Accidents are almost always the result of several things occurring in just the right order at just the right time. Breaking the chain at any point would prevent the catastrophic result. In this case there was an apparent fuel leak, an enclosed space accumulating flammable vapors, and a device that created a spark. Eliminate any one of these points and the result would be different. Gasoline can be handled safely. In 2016 nationally there were 158 reported accidents where the primary cause was Ignition of Fuel that resulted in a fire or explosion, resulting in 138 injuries, and 2 deaths. Statistically, Ignition of Fuel does not even rank in the top 10 primary causes of accidents at just 3.5% of total number, 6.0% of total damages, and 0.3% of deaths, but it is one of the more easily prevented. Follow safe fueling practices, conduct engine room checks before starting engines and after fueling and use only USCG approved parts that are explosion proof.
I hope that if you get anything out of this article it is to never start a boat engine without completing a thorough engine room inspection first and to not sacrifice safety in the interest of expediency.
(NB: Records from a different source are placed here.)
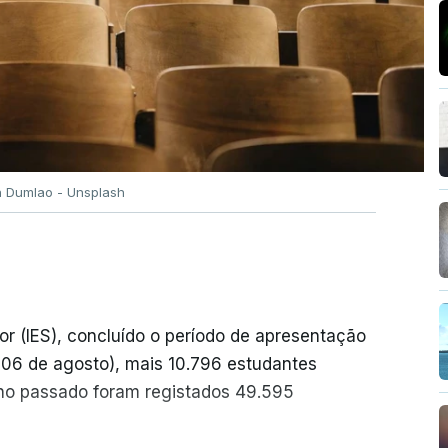
n Dumlao - Unsplash
or (IES), concluído o período de apresentação
a 06 de agosto), mais 10.796 estudantes
no passado foram registados 49.595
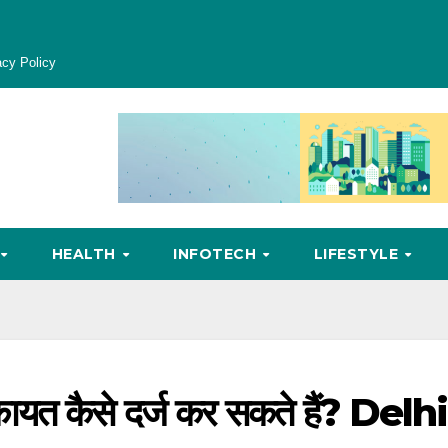
acy Policy
HEALTH
INFOTECH
LIFESTYLE
कायत कैसे दर्ज कर सकते हैं? Delhi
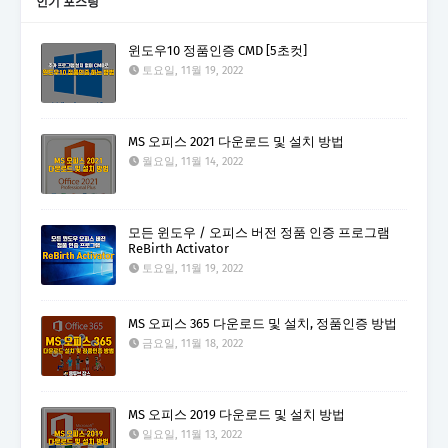
인기 포스팅
윈도우10 정품인증 CMD [5초컷]
토요일, 11월 19, 2022
MS 오피스 2021 다운로드 및 설치 방법
월요일, 11월 14, 2022
모든 윈도우 / 오피스 버전 정품 인증 프로그램
ReBirth Activator
토요일, 11월 19, 2022
MS 오피스 365 다운로드 및 설치, 정품인증 방법
금요일, 11월 18, 2022
MS 오피스 2019 다운로드 및 설치 방법
일요일, 11월 13, 2022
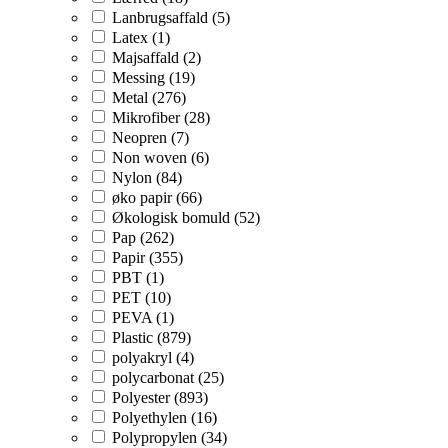
Lanbrugsaffald (5)
Latex (1)
Majsaffald (2)
Messing (19)
Metal (276)
Mikrofiber (28)
Neopren (7)
Non woven (6)
Nylon (84)
øko papir (66)
Økologisk bomuld (52)
Pap (262)
Papir (355)
PBT (1)
PET (10)
PEVA (1)
Plastic (879)
polyakryl (4)
polycarbonat (25)
Polyester (893)
Polyethylen (16)
Polypropylen (34)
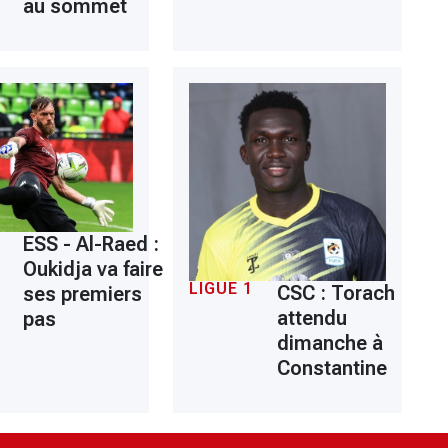
au sommet
ESS - Al-Raed :
Oukidja va faire
LIGUE 1
CSC : Torach
ses premiers
attendu
pas
dimanche à
Constantine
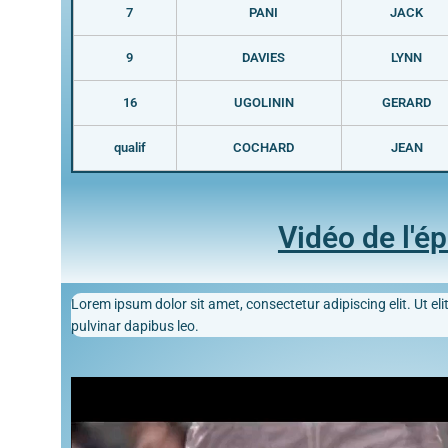
7
PANI
JACK
9
DAVIES
LYNN
16
UGOLININ
GERARD
qualif
COCHARD
JEAN
Vidéo de l'é
Lorem ipsum dolor sit amet, consectetur adipiscing elit. Ut elit
pulvinar dapibus leo.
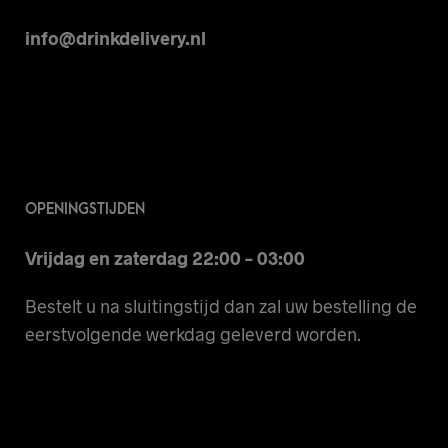
info@drinkdelivery.nl
OPENINGSTIJDEN
Vrijdag en zaterdag 22:00 – 03:00
Bestelt u na sluitingstijd dan zal uw bestelling de
eerstvolgende werkdag geleverd worden.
As we live by on the commercial boats, “there is always time for safety!”
A Final Word
Many new gasoline powered vessels come with fume detectors as standard equipment. These devices will detect gasoline vapors and sound an alarm or in some installations prevent the engine from cranking over and starting. There are several of these detectors available for retrofit to vessels that do not have them already installed.
The devices are quite simple consisting of a sensor that is placed in the bilge and a display placed at the helm. There are some that have automatic blower controls, engine lockouts, multiple sensors and multiple gasses. Adding a basic system to most any gasoline powered vessel is easy and should take only a few hours to install. The added safety is worth the effort.
Now that we have gone to the trouble of installing a fume detector do not cut corners by using non-marine approved devices and hoses. Marine equipment is designed to be explosion proof and will not generate a spark during normal operation where non marine devices may.